Friday, August 04, 2006

How cats control the world

LiveScience.com - Study: Cat Parasite Affects Human Culture

Regular readers know that this is a favourite topic here - the dreaded Toxoplasma gondii that may drive people mad.

This report suggests that it might also just make many of the infected (about half of the world's population!) neurotic, and this in turn might affect entire cultures:

...Lafferty wondered whether high rates of T. gondii infection in a culture could shift the average personality of its individuals.

"In populations where this parasite is very common, mass personality modification could result in cultural change," Lafferty said.

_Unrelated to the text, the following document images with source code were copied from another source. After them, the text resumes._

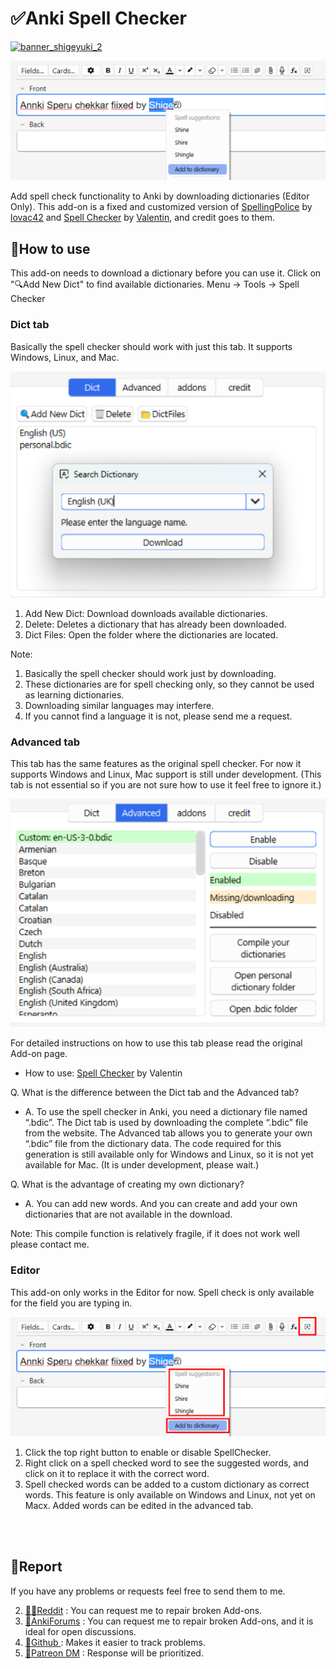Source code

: # ✅️Anki Spell Checker

<!-- Customized -->
[![banner_shigeyuki_2](https://github.com/shigeyukey/Pokemanki-Gold/assets/124401518/8408c164-e95c-4e40-98c1-393b03e04bcb)](https://www.reddit.com/user/Shige-yuki)

<!-- ### [AnkiWeb Page](https://ankiweb.net/shared/info/🟢) | Code : `🟢` -->

![spell check image](images/AnkiSpellChecker/04.png)

 Add spell check functionality to Anki by downloading dictionaries (Editor Only). This add-on is a fixed and customized version of <a href="https://github.com/lovac42/SpellingPolice" target="_blank">SpellingPolice</a> by <a href="https://github.com/lovac42" target="_blank">lovac42</a> and <a href="https://github.com/ValentinSchmitz/spell-checker" target="_blank">Spell Checker</a> by <a href="https://github.com/ValentinSchmitz" target="_blank">Valentin</a>, and credit goes to them.


## 📖How to use

This add-on needs to download a dictionary before you can use it. Click on "🔍️Add New Dict" to find available dictionaries. Menu -> Tools -> Spell Checker

### Dict tab

Basically the spell checker should work with just this tab. It supports Windows, Linux, and Mac.

![Dict tab image](images/AnkiSpellChecker/01.png)

1. Add New Dict: Download downloads available dictionaries.
2. Delete: Deletes a dictionary that has already been downloaded.
3. Dict Files: Open the folder where the dictionaries are located.

Note:
1. Basically the spell checker should work just by downloading.
1. These dictionaries are for spell checking only, so they cannot be used as learning dictionaries.
1. Downloading similar languages may interfere.
1. If you cannot find a language it is not, please send me a request.

### Advanced tab

This tab has the same features as the original spell checker. For now it supports Windows and Linux, Mac support is still under development. (This tab is not essential so if you are not sure how to use it feel free to ignore it.)

![Advanced tab image](images/AnkiSpellChecker/02.png)

For detailed instructions on how to use this tab please read the original Add-on page.
 * How to use: <a href="https://github.com/ValentinSchmitz/spell-checker?tab=readme-ov-file#spell-checker-for-anki" target="_blank">Spell Checker</a> by Valentin</a>


Q. What is the difference between the Dict tab and the Advanced tab?<br>
* A. To use the spell checker in Anki, you need a dictionary file named “.bdic”. The Dict tab is used by downloading the complete “.bdic” file from the website. The Advanced tab allows you to generate your own “.bdic” file from the dictionary data. The code required for this generation is still available only for Windows and Linux, so it is not yet available for Mac. (It is under development, please wait.)<br>

Q. What is the advantage of creating my own dictionary?<br>
* A. You can add new words. And you can create and add your own dictionaries that are not available in the download.<br>

Note: This compile function is relatively fragile, if it does not work well please contact me.

### Editor

This add-on only works in the Editor for now. Spell check is only available for the field you are typing in.

![Editor image](images/AnkiSpellChecker/05.png)

1. Click the top right button to enable or disable SpellChecker.
1. Right click on a spell checked word to see the suggested words, and click on it to replace it with the correct word.
1. Spell checked words can be added to a custom dictionary as correct words. This feature is only available on Windows and Linux, not yet on Macx. Added words can be edited in the advanced tab.

<br><br>

## 🚨Report

If you have any problems or requests feel free to send them to me.

  <!-- 1. <a href="https://ankiweb.net/shared/review/🟢" target="_blank">👍️Rate Comment</a> : You can contact me anonymously, and AnkiWeb will send you an email when I reply, a high rating increases priority of development. -->
  2. <a href="https://www.reddit.com/r/Anki/comments/1b0eybn/simple_fix_of_broken_addons_for_the_latest_anki/" target="_blank">👩‍🚀Reddit</a> : You can request me to repair broken Add-ons.
  2. <a href="https://forums.ankiweb.net/t/simple-fix-of-broken-add-ons-for-the-latest-anki-by-shige/41650" target="_blank">🌟AnkiForums</a> : You can request me to repair broken Add-ons, and it is ideal for open discussions.
  3. <a href="https://github.com/shigeyukey/my_addons/issues" target="_blank">🐙Github </a> : Makes it easier to track problems.
  4. <a href="https://www.patreon.com/Shigeyuki" target="_blank">💖Patreon DM</a> : Response will be prioritized.
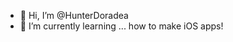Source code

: - 👋 Hi, I’m @HunterDoradea
- 🌱 I’m currently learning ... how to make iOS apps!


<!---
HunterDoradea/HunterDoradea is a ✨ special ✨ repository because its `README.md` (this file) appears on your GitHub profile.
You can click the Preview link to take a look at your changes.
--->
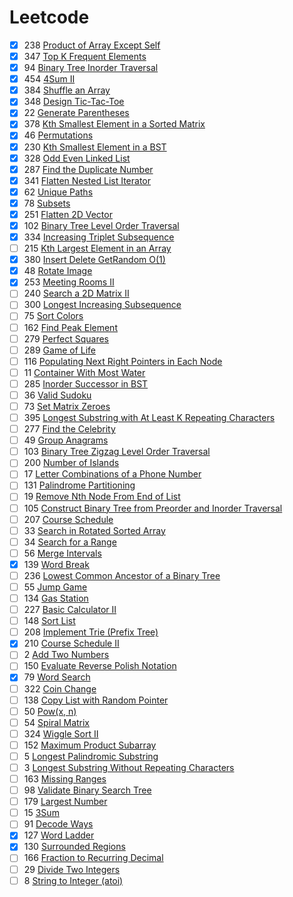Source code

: # Leetcode
- [x] 238	[Product of Array Except Self](https://leetcode.com/problems/product-of-array-except-self)  
- [x] 347	[Top K Frequent Elements](https://leetcode.com/problems/top-k-frequent-elements)  
- [x] 94	[Binary Tree Inorder Traversal](https://leetcode.com/problems/binary-tree-inorder-traversal)  
- [x] 454	[4Sum II](https://leetcode.com/problems/4sum-ii)  
- [x] 384	[Shuffle an Array](https://leetcode.com/problems/shuffle-an-array)  
- [x] 348	[Design Tic-Tac-Toe](https://leetcode.com/problems/design-tic-tac-toe)  
- [x] 22	[Generate Parentheses](https://leetcode.com/problems/generate-parentheses)  
- [x] 378	[Kth Smallest Element in a Sorted Matrix](https://leetcode.com/problems/kth-smallest-element-in-a-sorted-matrix)  
- [x] 46	[Permutations](https://leetcode.com/problems/permutations)  
- [x] 230	[Kth Smallest Element in a BST](https://leetcode.com/problems/kth-smallest-element-in-a-bst)  
- [x] 328	[Odd Even Linked List](https://leetcode.com/problems/odd-even-linked-list)  
- [x] 287	[Find the Duplicate Number](https://leetcode.com/problems/find-the-duplicate-number)  
- [x] 341	[Flatten Nested List Iterator](https://leetcode.com/problems/flatten-nested-list-iterator)  
- [x] 62	[Unique Paths](https://leetcode.com/problems/unique-paths)  
- [x] 78	[Subsets](https://leetcode.com/problems/subsets)  
- [x] 251	[Flatten 2D Vector](https://leetcode.com/problems/flatten-2d-vector)   
- [x] 102	[Binary Tree Level Order Traversal](https://leetcode.com/problems/binary-tree-level-order-traversal)  
- [x] 334	[Increasing Triplet Subsequence](https://leetcode.com/problems/increasing-triplet-subsequence)  
- [ ] 215	[Kth Largest Element in an Array](https://leetcode.com/problems/kth-largest-element-in-an-array)  
- [x] 380	[Insert Delete GetRandom O(1)](https://leetcode.com/problems/insert-delete-getrandom-o1) 
- [x] 48	[Rotate Image](https://leetcode.com/problems/rotate-image)  
- [x] 253	[Meeting Rooms II](https://leetcode.com/problems/meeting-rooms-ii)  
- [ ] 240	[Search a 2D Matrix II](https://leetcode.com/problems/search-a-2d-matrix-ii)  
- [ ] 300	[Longest Increasing Subsequence](https://leetcode.com/problems/longest-increasing-subsequence)  
- [ ] 75	[Sort Colors](https://leetcode.com/problems/sort-colors)  
- [ ] 162	[Find Peak Element](https://leetcode.com/problems/find-peak-element)  
- [ ] 279	[Perfect Squares](https://leetcode.com/problems/perfect-squares)  
- [ ] 289	[Game of Life](https://leetcode.com/problems/game-of-life)  
- [ ] 116	[Populating Next Right Pointers in Each Node](https://leetcode.com/problems/populating-next-right-pointers-in-each-node)  
- [ ] 11	[Container With Most Water](https://leetcode.com/problems/container-with-most-water)  
- [ ] 285	[Inorder Successor in BST](https://leetcode.com/problems/inorder-successor-in-bst)  
- [ ] 36	[Valid Sudoku](https://leetcode.com/problems/valid-sudoku)  
- [ ] 73	[Set Matrix Zeroes](https://leetcode.com/problems/set-matrix-zeroes)  
- [ ] 395	[Longest Substring with At Least K Repeating Characters](https://leetcode.com/problems/longest-substring-with-at-least-k-repeating-characters)  
- [ ] 277	[Find the Celebrity](https://leetcode.com/problems/find-the-celebrity)  
- [ ] 49	[Group Anagrams](https://leetcode.com/problems/group-anagrams)  
- [ ] 103	[Binary Tree Zigzag Level Order Traversal](https://leetcode.com/problems/binary-tree-zigzag-level-order-traversal)  
- [ ] 200	[Number of Islands](https://leetcode.com/problems/number-of-islands)  
- [ ] 17	[Letter Combinations of a Phone Number](https://leetcode.com/problems/letter-combinations-of-a-phone-number)  
- [ ] 131	[Palindrome Partitioning](https://leetcode.com/problems/palindrome-partitioning)  
- [ ] 19	[Remove Nth Node From End of List](https://leetcode.com/problems/remove-nth-node-from-end-of-list)  
- [ ] 105	[Construct Binary Tree from Preorder and Inorder Traversal](https://leetcode.com/problems/construct-binary-tree-from-preorder-and-inorder-traversal)  
- [ ] 207	[Course Schedule](https://leetcode.com/problems/course-schedule)  
- [ ] 33	[Search in Rotated Sorted Array](https://leetcode.com/problems/search-in-rotated-sorted-array)  
- [ ] 34	[Search for a Range](https://leetcode.com/problems/search-for-a-range)  
- [ ] 56	[Merge Intervals](https://leetcode.com/problems/merge-intervals)  
- [x] 139	[Word Break](https://leetcode.com/problems/word-break)  
- [ ] 236	[Lowest Common Ancestor of a Binary Tree](https://leetcode.com/problems/lowest-common-ancestor-of-a-binary-tree)  
- [ ] 55	[Jump Game](https://leetcode.com/problems/jump-game)  
- [ ] 134	[Gas Station](https://leetcode.com/problems/gas-station)  
- [ ] 227	[Basic Calculator II](https://leetcode.com/problems/basic-calculator-ii)  
- [ ] 148	[Sort List](https://leetcode.com/problems/sort-list)  
- [ ] 208	[Implement Trie (Prefix Tree)](https://leetcode.com/problems/implement-trie-prefix-tree)  
- [x] 210	[Course Schedule II](https://leetcode.com/problems/course-schedule-ii)  
- [ ] 2	[Add Two Numbers](https://leetcode.com/problems/add-two-numbers)  
- [ ] 150	[Evaluate Reverse Polish Notation](https://leetcode.com/problems/evaluate-reverse-polish-notation)  
- [x] 79	[Word Search](https://leetcode.com/problems/word-search)  
- [ ] 322	[Coin Change](https://leetcode.com/problems/coin-change)  
- [ ] 138	[Copy List with Random Pointer](https://leetcode.com/problems/copy-list-with-random-pointer)  
- [ ] 50	[Pow(x, n)](https://leetcode.com/problems/powx-n)  
- [ ] 54	[Spiral Matrix](https://leetcode.com/problems/spiral-matrix)  
- [ ] 324	[Wiggle Sort II](https://leetcode.com/problems/wiggle-sort-ii)  
- [ ] 152	[Maximum Product Subarray](https://leetcode.com/problems/maximum-product-subarray)  
- [ ] 5	[Longest Palindromic Substring](https://leetcode.com/problems/longest-palindromic-substring)  
- [ ] 3	[Longest Substring Without Repeating Characters](https://leetcode.com/problems/longest-substring-without-repeating-characters)  
- [ ] 163	[Missing Ranges](https://leetcode.com/problems/missing-ranges)  
- [ ] 98	[Validate Binary Search Tree](https://leetcode.com/problems/validate-binary-search-tree)  
- [ ] 179	[Largest Number](https://leetcode.com/problems/largest-number)  
- [ ] 15	[3Sum](https://leetcode.com/problems/3sum)  
- [ ] 91	[Decode Ways](https://leetcode.com/problems/decode-ways)  
- [x] 127	[Word Ladder](https://leetcode.com/problems/word-ladder)  
- [x] 130	[Surrounded Regions](https://leetcode.com/problems/surrounded-regions)  
- [ ] 166	[Fraction to Recurring Decimal](https://leetcode.com/problems/fraction-to-recurring-decimal)  
- [ ] 29	[Divide Two Integers](https://leetcode.com/problems/divide-two-integers)  
- [ ] 8	[String to Integer (atoi)](https://leetcode.com/problems/string-to-integer-atoi)  
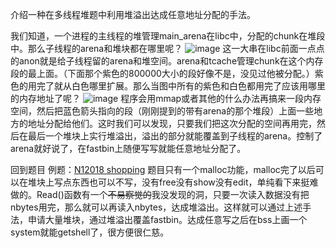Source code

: 介绍一种在多线程堆题中利用堆溢出达成任意地址分配的手法。

我们知道，一个进程的主线程的堆管理main_arena在libc中，分配的chunk在堆段中。那么子线程的arena和堆块都在哪里呢？
![image](https://img2024.cnblogs.com/blog/2567452/202405/2567452-20240514083219266-2135408104.png)
这一大串在libc前面一点点的anon就是给子线程留的arena和堆空间。arena和tcache管理chunk在这个内存段的最上面。（下面那个紫色的800000大小的段好像不是，没见过他被分配。）紫色的用完了就从白色哪里扩展。那么当图中所有的紫色和白色都用完了应该用哪里的内存地址了呢？
![image](https://img2024.cnblogs.com/blog/2567452/202405/2567452-20240514084009988-1410306737.png)
程序会用mmap或者其他的什么办法再搞来一段内存空间，然后把蓝色箭头指向的段（刚刚提到的带有arena的那个堆段）上面一些地方的地址分配给他们。这时我们可以发现，只要我们把这次分配的空间再用完，然后在最后一个堆块上实行堆溢出，溢出的部分就能覆盖到子线程的arena。控制了arena就好说了，在fastbin上随便写写就能任意地址分配了。

回到题目
例题：[N12018 shopping](https://files.cnblogs.com/files/blogs/709433/shopping.7z?t=1715647702&download=true "iscc2024 shopping")
题目只有一个malloc功能，malloc完了以后可以在堆块上写点东西也可以不写，没有free没有show没有edit，单纯看下来挺难做的。Read()函数有一个~~不易察觉的~~我没发现的洞，只要一次读入数据没有把nbytes用完，那么就可以再读入nbytes，达成堆溢出。这样就可以通过上述手法，申请大量堆块，通过堆溢出覆盖fastbin。达成任意写之后在bss上画一个system就能getshell了，很方便很仁慈。

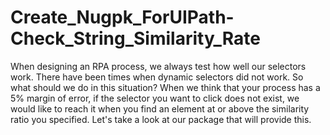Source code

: # Create_Nugpk_ForUIPath-Check_String_Similarity_Rate
When designing an RPA process, we always test how well our selectors work. There have been times when dynamic selectors did not work. So what should we do in this situation?  When we think that your process has a 5% margin of error, if the selector you want to click does not exist, we would like to reach it when you find an element at or above the similarity ratio you specified. Let's take a look at our package that will provide this.

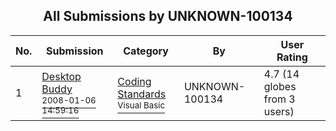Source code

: ﻿<div align="center">

## All Submissions by UNKNOWN\-100134

</div>

No.  | Submission | Category | By   | User Rating
---- | ---------- | -------- | ---- | -----------
1 | [Desktop Buddy<br /><sup>2008-01-06 14:59:16</sup>](https://github.com/Planet-Source-Code/unknown-100134-desktop-buddy__1-69935) | [Coding Standards<br /><sup>Visual Basic</sup>](../ByCategory/coding-standards__1-43.md) | UNKNOWN\-100134 | 4.7 (14 globes from 3 users)
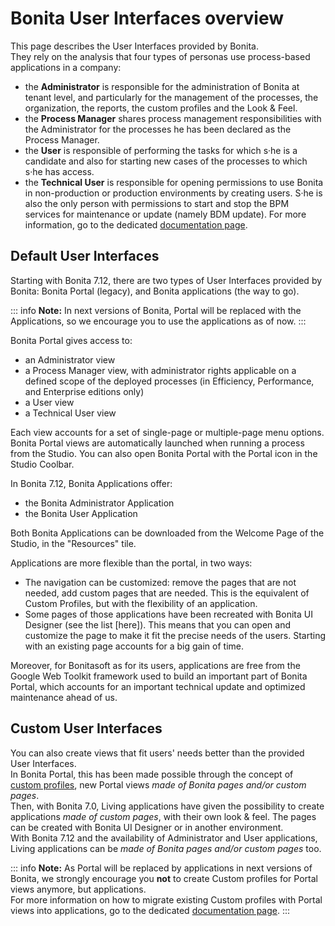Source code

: # Bonita User Interfaces overview

This page describes the User Interfaces provided by Bonita.   
They rely on the analysis that four types of personas use process-based applications in a company:
  - the **Administrator** is responsible for the administration of Bonita at tenant level, and particularly for the management of the processes, the organization, the reports, the custom profiles and the Look & Feel.
  - the **Process Manager** shares process management responsibilities with the Administrator for the processes he has been declared as the Process Manager.
  - the **User** is responsible of performing the tasks for which s·he is a candidate and also for starting new cases of the processes to which s·he has access.
  - the **Technical User** is responsible for opening permissions to use Bonita in non-production or production environments by creating users. S·he is also the only person with permissions to start and stop the BPM services for maintenance or update (namely BDM update). For more information, go to the dedicated [documentation page](first-steps-after-setup.md).

## Default User Interfaces

Starting with Bonita 7.12, there are two types of User Interfaces provided by Bonita: Bonita Portal (legacy), and Bonita applications (the way to go).  

 ::: info
 **Note:** In next versions of Bonita, Portal will be replaced with the Applications, so we encourage you to use the applications as of now.
 :::   

Bonita Portal gives access to:
  - an Administrator view
  - a Process Manager view, with administrator rights applicable on a defined scope of the deployed processes (in Efficiency, Performance, and Enterprise editions only)
  - a User view
  - a Technical User view

Each view accounts for a set of single-page or multiple-page menu options.
Bonita Portal views are automatically launched when running a process from the Studio. You can also open Bonita Portal with the Portal icon in the Studio Coolbar.

In Bonita 7.12, Bonita Applications offer:
  - the Bonita Administrator Application
  - the Bonita User Application
  
Both Bonita Applications can be downloaded from the Welcome Page of the Studio, in the "Resources" tile.

Applications are more flexible than the portal, in two ways:
   - The navigation can be customized: remove the pages that are not needed, add custom pages that are needed. This is the equivalent of Custom Profiles, but with the flexibility of an application. 
   - Some pages of those applications have been recreated with Bonita UI Designer (see the list [here]). This means that you can open and customize the page to make it fit the precise needs of the users. Starting with an existing page accounts for a big gain of time.

Moreover, for Bonitasoft as for its users, applications are free from the Google Web Toolkit framework used to build an important part of Bonita Portal, which accounts for an important technical update and optimized maintenance ahead of us.

## Custom User Interfaces

You can also create views that fit users' needs better than the provided User Interfaces.  
In Bonita Portal, this has been made possible through the concept of [custom profiles](custom-profiles.md), new Portal views *made of Bonita pages and/or custom pages*.  
Then, with Bonita 7.0, Living applications have given the possibility to create applications *made of custom pages*, with their own look & feel. The pages can be created with Bonita UI Designer or in another environment.  
With Bonita 7.12 and the availability of Administrator and User applications, Living applications can be *made of Bonita pages and/or custom pages* too.

::: info
**Note:** As Portal will be replaced by applications in next versions of Bonita, we strongly encourage you **not** to create Custom profiles for Portal views anymore, but applications.  
For more information on how to migrate existing Custom profiles with Portal views into applications, go to the dedicated [documentation page](custom-profiles.md).
:::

The distribution of T. gondii could explain differences in cultural aspects that relate to ego, money, material possessions, work and rules, Lafferty added. In some countries, infections by the cat parasite are very rare, while in others nearly all adults are infected.

To test his hypothesis, Lafferty looked at published data on cultural dimensions and average personalities for different countries. The countries examined also kept records of the prevalence of T. gondii antibodies in women of childbearing age. Countries with high prevalence of T. gondii infection also had higher average neuroticism scores.

"There could be a lot more to this story," Lafferty said. "Different responses to the parasite by men and women could lead to many additional cultural effects that are, as yet, difficult to analyze."

What I want to know is the rate of this infection in Muslim countries. Maybe the whole Middle East crisis is due to cats. (Just a theory.)

3 comments:

Anonymous said...

Wouldn't neuroticism reduce the risk of war. The article comments that humid midlatitude countries should in theory be worst affected - that doesn't sound like the middle east. Perhaps some neuroticism would help and we should be parachuting infected cats into the region.

Geoff

Steve said...

Yes, actually I thought that perhaps Jewish character could more likely be called neurotic than Muslims, but that would ruin my attempt to blame Muslims only. (And anyway, I am not 100% sure what neuroticism technically is considered to be.)

Anonymous said...

this might answer your questions
http://www.gnxp.com/blog/2006/08/toxoplasma-gondii-human-culture.php

The headline worthy aspect of T. gondii is that cats are a reservoir of this pathogen. But please note that warmer climate, high population density, working with soil and spoiled meats are also positively correlated with T. gondii infection. One interesting point that the author notes that T. gondii's affect on the sexes is inverted except for the trait of guilt, so it might be a wash if sexes are not separated in the analysis. From the paper, "...infected women, intelligence, superego strength (rule-conscious, dutiful, conscientious, conforming, moralistic, staid and rule-bound) and affectothymia (warm, outgoing, attentive to others, kindly, easy-going, participating and likes people) are higher, while infected men have lower intelligence, superego strength and novelty-seeking (low novelty-seeking indicates rigid, loyal, stoic, slow-tempered and frugal personalities); both infected men and women have higher levels of guilt-proneness (they tend to be more apprehensive, self-doubting, worried, guilt prone, insecure, worrying and self-blaming."


The author found a statistically significant correlation between neuroticism and T. gondii infection rates across nations. Variation in T. gondii infection explained about 1/3 of variation of neuroticism across countries. Other traits were so weak in their correlations (e.g., R2 of 0.07, or 7% of the variation) that they did not attain statistical significance. But, when the samples excluded non-Western nations other traits did attain statistical significance. Hungary and China had higher neuroticism than expected from T. gondii infection rates, while Turkey had lower neuroticism. Similarly, Japan and South Korea were dramatically more differentiated in sex roles than their low T. gondii rates would have predicted, while Jamaicans seemed to exhibit lower uncertainty avoidance. When only Western nations were considered uncertainty avoidance and masculine sex roles were signficantly predicated by T. gondii infection rates, with the later yielding an R2 of 0.27.